The district court granted summary judgment to the Kaufmans on their claim that McNew had breached the contract when he failed to pay the property taxes and stopped making monthly payments in mid-2017. The district then held several hearings, including one with testimonial evidence, to determine the amount due on the contract to fix a redemption period for McNew. McNew presented evidence about improvements he made to the property and the payments under the federal conservation program. Ultimately, the district court entered an order granting the Kaufmans clear title to the land and allowing McNew a four-month redemption period. Along the way, McNew filed various motions for reconsideration and finally asked the district court to set a supersedeas bond. The district court ordered a bond of $75,000; McNew never posted the bond. He did, however, file a notice of appeal, and this court granted him leave to docket the appeal late. Oldenettel is not a party to this appeal.

3 THE LEGAL ANALYSIS

On appeal, McNew challenges the district court's decision to grant summary judgment to the Kaufmans on multiple grounds. We, therefore, begin with the well-known standards governing summary judgment in the district court and on appellate review. Parties seeking summary judgment (here, the Kaufmans) have the obligation to show, based on appropriate evidentiary materials, there are no disputed issues of material fact and judgment may, therefore, be entered in their favor as a matter of law. Trear v. Chamberlain, 308 Kan. 932, 935, 425 P.3d 297 (2018); Shamberg, Johnson & Bergman, Chtd. v. Oliver, 289 Kan. 891, 900, 220 P.3d 333 (2009). In essence, the movants argue there is nothing for a jury or a trial judge sitting as fact-finder to decide that would make any difference. The party opposing summary judgment (here, McNew) must then point to evidence calling into question a material factual representation made in support of the motion.

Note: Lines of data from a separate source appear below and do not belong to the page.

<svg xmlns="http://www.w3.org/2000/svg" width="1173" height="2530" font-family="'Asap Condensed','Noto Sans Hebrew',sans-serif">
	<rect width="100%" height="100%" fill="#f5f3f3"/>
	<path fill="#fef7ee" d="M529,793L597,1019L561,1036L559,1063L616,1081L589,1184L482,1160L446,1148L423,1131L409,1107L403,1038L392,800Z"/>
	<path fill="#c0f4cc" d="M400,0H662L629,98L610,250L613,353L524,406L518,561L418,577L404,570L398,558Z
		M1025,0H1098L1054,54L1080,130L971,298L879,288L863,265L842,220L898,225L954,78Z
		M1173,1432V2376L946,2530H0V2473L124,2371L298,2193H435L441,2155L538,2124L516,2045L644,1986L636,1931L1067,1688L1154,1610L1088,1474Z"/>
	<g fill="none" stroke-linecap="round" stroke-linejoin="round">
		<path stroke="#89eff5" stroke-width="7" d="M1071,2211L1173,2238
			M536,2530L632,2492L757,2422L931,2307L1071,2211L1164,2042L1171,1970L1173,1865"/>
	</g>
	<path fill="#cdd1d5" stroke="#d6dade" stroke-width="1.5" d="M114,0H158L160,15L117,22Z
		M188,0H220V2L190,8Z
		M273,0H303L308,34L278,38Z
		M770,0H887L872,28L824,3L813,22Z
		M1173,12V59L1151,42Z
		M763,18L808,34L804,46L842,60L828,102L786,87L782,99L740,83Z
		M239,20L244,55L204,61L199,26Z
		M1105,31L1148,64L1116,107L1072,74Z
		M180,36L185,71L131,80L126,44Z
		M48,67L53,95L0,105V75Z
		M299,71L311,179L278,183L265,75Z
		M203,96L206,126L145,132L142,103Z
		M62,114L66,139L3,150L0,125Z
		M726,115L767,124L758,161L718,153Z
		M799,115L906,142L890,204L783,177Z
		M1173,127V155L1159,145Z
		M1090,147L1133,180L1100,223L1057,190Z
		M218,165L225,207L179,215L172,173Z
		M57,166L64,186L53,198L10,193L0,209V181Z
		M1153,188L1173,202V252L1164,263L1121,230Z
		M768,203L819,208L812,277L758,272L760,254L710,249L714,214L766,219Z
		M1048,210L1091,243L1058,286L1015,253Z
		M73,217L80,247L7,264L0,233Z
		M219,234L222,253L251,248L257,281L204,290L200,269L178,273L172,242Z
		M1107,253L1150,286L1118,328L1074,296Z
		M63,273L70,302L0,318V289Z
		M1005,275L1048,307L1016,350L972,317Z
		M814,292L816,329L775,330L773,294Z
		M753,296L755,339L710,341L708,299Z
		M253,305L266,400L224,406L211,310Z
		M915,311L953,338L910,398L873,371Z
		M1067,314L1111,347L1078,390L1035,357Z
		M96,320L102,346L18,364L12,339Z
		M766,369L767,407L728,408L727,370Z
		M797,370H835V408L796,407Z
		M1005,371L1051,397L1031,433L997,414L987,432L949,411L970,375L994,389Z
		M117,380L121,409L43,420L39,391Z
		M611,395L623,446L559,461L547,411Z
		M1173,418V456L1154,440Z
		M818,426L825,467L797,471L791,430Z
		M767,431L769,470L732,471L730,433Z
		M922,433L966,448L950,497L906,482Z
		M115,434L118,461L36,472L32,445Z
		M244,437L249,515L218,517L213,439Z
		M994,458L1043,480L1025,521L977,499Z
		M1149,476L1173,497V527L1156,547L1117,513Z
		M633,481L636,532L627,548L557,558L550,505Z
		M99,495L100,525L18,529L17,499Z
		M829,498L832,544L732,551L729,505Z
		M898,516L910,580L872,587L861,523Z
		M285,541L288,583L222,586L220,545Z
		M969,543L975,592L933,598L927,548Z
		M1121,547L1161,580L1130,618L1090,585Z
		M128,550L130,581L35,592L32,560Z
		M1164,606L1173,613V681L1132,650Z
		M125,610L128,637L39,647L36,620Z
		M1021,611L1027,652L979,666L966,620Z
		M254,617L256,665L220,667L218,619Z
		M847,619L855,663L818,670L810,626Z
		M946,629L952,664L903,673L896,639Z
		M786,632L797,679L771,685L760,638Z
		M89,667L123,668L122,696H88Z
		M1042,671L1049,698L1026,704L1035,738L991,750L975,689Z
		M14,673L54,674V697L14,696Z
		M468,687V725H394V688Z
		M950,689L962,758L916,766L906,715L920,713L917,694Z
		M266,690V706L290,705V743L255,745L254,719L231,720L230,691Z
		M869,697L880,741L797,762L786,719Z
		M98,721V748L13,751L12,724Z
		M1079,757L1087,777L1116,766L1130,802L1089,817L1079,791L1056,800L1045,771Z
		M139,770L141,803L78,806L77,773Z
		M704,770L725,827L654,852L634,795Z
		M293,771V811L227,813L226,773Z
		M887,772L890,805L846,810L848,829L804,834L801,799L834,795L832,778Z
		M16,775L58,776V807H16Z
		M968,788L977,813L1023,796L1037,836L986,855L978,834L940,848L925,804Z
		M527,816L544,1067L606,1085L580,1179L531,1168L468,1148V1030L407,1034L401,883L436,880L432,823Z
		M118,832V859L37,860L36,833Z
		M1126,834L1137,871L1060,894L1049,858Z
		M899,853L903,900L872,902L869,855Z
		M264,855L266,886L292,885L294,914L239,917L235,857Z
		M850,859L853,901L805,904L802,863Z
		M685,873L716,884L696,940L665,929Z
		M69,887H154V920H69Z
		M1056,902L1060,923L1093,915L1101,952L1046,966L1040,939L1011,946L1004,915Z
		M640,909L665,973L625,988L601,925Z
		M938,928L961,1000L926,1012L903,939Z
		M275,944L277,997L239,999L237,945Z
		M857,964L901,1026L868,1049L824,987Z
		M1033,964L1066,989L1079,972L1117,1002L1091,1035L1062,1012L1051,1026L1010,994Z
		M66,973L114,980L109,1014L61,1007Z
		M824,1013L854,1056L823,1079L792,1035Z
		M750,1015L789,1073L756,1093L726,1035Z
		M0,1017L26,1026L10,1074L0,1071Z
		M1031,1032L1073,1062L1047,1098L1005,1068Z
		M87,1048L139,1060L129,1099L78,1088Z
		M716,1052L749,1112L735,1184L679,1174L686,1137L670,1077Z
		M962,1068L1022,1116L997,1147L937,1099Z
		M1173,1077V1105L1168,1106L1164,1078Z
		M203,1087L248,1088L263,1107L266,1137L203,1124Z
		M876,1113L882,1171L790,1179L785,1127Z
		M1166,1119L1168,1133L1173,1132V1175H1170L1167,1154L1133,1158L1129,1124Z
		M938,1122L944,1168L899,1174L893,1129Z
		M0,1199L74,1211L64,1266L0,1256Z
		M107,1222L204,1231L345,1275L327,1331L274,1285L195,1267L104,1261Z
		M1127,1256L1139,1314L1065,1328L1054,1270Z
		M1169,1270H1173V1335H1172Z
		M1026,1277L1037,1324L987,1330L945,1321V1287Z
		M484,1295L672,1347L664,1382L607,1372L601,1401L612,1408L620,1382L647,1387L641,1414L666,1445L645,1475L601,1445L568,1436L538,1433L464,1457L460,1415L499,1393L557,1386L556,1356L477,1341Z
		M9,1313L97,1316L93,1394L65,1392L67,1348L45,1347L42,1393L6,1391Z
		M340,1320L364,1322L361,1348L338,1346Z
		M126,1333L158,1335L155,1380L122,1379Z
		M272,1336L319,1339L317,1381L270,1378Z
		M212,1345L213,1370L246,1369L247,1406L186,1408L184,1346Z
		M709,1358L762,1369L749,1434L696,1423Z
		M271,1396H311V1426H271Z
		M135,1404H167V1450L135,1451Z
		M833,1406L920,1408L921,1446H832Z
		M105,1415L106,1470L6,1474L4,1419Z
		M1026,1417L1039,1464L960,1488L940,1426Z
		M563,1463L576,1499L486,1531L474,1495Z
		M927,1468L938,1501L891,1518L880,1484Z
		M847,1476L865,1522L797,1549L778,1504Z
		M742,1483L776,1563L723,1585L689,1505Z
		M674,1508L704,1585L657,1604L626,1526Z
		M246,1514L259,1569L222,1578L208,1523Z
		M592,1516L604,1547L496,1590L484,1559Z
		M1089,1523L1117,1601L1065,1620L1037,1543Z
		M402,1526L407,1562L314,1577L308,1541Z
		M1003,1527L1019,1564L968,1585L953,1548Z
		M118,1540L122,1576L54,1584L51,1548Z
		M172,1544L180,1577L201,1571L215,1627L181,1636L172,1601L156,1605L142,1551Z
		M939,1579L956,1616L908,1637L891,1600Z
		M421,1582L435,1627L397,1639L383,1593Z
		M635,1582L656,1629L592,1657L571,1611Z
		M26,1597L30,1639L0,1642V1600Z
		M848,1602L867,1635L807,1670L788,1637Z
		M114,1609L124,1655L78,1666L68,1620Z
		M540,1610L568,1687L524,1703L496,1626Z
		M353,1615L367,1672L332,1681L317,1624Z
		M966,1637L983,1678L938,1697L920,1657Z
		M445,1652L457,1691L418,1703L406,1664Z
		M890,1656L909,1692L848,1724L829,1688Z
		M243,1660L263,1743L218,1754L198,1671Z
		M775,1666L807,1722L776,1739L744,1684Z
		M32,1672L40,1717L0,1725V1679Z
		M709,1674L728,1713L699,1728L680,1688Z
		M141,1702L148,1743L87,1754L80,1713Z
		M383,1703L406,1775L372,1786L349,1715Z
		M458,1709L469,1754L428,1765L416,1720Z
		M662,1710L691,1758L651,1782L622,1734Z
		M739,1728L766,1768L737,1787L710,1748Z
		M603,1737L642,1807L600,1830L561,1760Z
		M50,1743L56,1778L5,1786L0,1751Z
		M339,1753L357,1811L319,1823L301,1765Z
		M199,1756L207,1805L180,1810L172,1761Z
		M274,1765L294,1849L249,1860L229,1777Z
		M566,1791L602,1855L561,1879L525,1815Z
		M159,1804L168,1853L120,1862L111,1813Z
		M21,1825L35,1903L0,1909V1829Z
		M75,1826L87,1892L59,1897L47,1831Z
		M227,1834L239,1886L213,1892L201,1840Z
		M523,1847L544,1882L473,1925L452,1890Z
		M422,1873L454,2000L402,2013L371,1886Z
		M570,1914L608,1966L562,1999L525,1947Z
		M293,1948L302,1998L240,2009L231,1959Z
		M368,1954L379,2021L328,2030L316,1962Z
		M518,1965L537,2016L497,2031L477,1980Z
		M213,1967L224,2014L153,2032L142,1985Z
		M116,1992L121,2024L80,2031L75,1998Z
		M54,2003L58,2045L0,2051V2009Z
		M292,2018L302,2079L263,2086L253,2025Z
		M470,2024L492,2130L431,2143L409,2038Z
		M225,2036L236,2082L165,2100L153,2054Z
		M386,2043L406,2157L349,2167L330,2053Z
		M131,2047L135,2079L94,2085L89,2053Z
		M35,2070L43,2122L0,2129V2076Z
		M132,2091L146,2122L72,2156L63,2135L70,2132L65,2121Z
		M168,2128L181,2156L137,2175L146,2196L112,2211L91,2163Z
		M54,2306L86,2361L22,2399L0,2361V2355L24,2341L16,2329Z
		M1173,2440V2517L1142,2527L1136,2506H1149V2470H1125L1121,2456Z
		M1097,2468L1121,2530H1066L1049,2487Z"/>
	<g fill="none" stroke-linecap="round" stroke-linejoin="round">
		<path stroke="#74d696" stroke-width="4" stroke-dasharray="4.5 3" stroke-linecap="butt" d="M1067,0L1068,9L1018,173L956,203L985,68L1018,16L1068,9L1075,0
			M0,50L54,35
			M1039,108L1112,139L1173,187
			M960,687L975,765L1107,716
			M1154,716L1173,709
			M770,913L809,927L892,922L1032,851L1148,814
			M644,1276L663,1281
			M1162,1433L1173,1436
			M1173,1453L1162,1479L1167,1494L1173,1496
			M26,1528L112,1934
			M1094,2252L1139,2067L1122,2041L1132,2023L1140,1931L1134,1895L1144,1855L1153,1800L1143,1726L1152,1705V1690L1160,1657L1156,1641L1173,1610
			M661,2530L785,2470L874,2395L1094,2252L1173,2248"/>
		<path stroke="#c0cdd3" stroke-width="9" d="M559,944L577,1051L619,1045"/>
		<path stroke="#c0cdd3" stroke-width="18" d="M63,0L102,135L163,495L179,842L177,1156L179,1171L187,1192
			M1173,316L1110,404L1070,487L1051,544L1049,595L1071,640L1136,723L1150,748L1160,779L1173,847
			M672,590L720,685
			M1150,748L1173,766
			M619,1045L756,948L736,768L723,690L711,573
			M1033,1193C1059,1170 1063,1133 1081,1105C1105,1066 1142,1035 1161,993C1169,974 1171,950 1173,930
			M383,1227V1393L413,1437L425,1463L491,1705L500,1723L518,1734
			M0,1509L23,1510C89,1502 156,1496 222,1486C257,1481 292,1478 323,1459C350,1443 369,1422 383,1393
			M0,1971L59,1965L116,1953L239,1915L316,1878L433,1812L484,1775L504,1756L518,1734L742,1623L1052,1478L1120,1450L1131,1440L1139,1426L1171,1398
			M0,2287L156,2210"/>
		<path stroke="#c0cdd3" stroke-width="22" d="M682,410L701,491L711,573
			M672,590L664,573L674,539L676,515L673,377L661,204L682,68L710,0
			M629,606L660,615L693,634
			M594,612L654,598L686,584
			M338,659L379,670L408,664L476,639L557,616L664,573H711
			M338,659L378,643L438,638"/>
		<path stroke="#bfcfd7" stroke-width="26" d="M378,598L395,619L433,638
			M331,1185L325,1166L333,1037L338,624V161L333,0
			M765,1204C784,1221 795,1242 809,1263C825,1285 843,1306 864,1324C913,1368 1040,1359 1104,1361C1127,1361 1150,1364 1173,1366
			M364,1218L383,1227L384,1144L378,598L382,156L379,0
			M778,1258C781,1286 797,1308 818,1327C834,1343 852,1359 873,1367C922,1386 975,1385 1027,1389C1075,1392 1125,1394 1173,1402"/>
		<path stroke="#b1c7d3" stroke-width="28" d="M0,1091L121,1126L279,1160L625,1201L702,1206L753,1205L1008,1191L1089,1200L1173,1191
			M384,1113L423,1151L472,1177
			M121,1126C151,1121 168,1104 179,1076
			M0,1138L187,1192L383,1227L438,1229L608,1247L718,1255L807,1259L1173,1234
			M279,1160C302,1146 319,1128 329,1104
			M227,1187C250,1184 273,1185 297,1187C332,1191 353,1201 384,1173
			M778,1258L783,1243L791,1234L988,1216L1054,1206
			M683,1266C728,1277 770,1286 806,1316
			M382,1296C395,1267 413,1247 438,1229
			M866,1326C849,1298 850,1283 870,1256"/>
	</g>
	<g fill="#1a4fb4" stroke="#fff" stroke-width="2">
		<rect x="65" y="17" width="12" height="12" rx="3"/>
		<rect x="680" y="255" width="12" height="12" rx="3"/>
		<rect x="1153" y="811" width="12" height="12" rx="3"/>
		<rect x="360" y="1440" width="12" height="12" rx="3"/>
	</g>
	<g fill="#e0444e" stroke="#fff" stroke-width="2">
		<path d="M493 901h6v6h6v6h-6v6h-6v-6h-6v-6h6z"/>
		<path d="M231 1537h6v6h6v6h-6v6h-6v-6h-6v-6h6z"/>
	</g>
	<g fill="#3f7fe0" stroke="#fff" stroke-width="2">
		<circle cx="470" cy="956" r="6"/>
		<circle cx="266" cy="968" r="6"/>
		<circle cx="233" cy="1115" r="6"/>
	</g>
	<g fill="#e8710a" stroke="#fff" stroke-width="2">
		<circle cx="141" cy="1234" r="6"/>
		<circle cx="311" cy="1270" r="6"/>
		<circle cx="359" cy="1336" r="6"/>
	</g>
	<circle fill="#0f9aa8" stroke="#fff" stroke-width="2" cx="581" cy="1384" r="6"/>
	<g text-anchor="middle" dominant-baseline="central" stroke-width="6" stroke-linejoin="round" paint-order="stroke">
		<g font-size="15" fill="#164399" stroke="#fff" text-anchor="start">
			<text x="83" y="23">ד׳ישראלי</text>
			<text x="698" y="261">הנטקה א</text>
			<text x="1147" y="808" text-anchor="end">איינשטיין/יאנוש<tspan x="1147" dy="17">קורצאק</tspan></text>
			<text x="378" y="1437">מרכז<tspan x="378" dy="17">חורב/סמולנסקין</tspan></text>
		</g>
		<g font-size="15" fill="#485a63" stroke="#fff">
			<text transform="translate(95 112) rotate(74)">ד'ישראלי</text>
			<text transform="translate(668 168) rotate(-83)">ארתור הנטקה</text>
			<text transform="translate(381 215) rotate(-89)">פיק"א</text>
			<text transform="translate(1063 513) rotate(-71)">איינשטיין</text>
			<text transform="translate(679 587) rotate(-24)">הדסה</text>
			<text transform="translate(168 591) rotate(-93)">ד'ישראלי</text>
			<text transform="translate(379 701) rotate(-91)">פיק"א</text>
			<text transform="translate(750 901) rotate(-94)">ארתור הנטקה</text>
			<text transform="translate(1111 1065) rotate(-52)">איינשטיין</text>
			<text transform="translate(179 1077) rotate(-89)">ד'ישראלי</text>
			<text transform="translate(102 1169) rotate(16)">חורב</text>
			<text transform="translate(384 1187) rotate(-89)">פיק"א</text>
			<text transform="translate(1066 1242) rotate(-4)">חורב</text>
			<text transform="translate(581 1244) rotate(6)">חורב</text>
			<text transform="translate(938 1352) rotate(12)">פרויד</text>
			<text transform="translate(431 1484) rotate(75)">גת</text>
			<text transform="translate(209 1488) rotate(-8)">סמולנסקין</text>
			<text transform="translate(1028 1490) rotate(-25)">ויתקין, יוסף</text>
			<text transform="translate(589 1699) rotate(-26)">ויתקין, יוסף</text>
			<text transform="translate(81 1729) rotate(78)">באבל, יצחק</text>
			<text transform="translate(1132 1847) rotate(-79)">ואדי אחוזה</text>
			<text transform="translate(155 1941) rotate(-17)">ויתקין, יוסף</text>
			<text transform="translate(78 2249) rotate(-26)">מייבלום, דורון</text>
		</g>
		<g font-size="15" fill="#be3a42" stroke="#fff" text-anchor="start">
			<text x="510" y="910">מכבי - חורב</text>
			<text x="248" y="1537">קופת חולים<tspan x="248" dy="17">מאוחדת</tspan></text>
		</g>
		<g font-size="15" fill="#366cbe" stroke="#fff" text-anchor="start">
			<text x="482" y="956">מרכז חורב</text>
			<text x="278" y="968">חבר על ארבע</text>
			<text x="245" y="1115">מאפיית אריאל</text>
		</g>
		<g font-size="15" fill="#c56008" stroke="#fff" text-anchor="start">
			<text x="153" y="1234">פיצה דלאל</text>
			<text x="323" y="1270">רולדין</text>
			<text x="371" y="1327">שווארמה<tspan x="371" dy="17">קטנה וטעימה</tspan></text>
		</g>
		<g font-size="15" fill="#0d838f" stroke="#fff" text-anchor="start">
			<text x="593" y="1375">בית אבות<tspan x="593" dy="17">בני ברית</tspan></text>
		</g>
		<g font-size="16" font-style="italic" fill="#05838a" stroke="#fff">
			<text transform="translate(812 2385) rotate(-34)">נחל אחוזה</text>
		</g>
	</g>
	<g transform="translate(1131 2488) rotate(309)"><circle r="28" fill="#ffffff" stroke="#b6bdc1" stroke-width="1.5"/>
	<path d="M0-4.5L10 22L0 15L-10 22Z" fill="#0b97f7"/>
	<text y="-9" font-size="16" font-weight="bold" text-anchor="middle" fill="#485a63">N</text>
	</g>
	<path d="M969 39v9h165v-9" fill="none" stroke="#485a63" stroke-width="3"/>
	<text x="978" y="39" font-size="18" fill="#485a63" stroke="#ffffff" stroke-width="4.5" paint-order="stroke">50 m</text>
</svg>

Trear, 308 Kan. at 935-36; Shamberg, 289 Kan. at 900. If the opposing party does so, the motion should be denied so a fact-finder may resolve that dispute.

In ruling on a summary judgment request, the district court must view the evidence most favorably to the party opposing the motion and give that party the benefit of every reasonable inference that might be drawn from the evidentiary record. Trear, 308 Kan. at 935-36; Shamberg, 289 Kan. at 900. An appellate court applies the same standards in reviewing the entry of a summary judgment. Trear, 308 Kan. at 936. Because entry of summary judgment amounts to a question of law—it entails the application of legal principles to uncontroverted facts—an appellate court owes no deference to the district court's decision to grant the motion and review is unlimited. See Adams v. Board of Sedgwick County Comm'rs, 289 Kan. 577, 584, 214 P.3d 1173 (2009); Golden v. Den-Mat Corporation, 47 Kan. App. 2d 450, 460, 276 P.3d 773 (2012).

McNew first argues that the land contract contains no acceleration clause that would make all future payments due upon a default. Although that is true, the contract

4 provides that the Kaufmans may recover the real property as a remedy for breach. The Kaufmans neither sought nor obtained a judgment for the unpaid balance on the contract. They received an order returning the land to them—a remedy the contract specifically allowed. The district court, therefore, did not err in granting summary judgment in this respect.

McNew next submits he substantially performed under the contract and the district court failed to appropriately determine the amount due on the contract as it pertained to establishing the redemption period.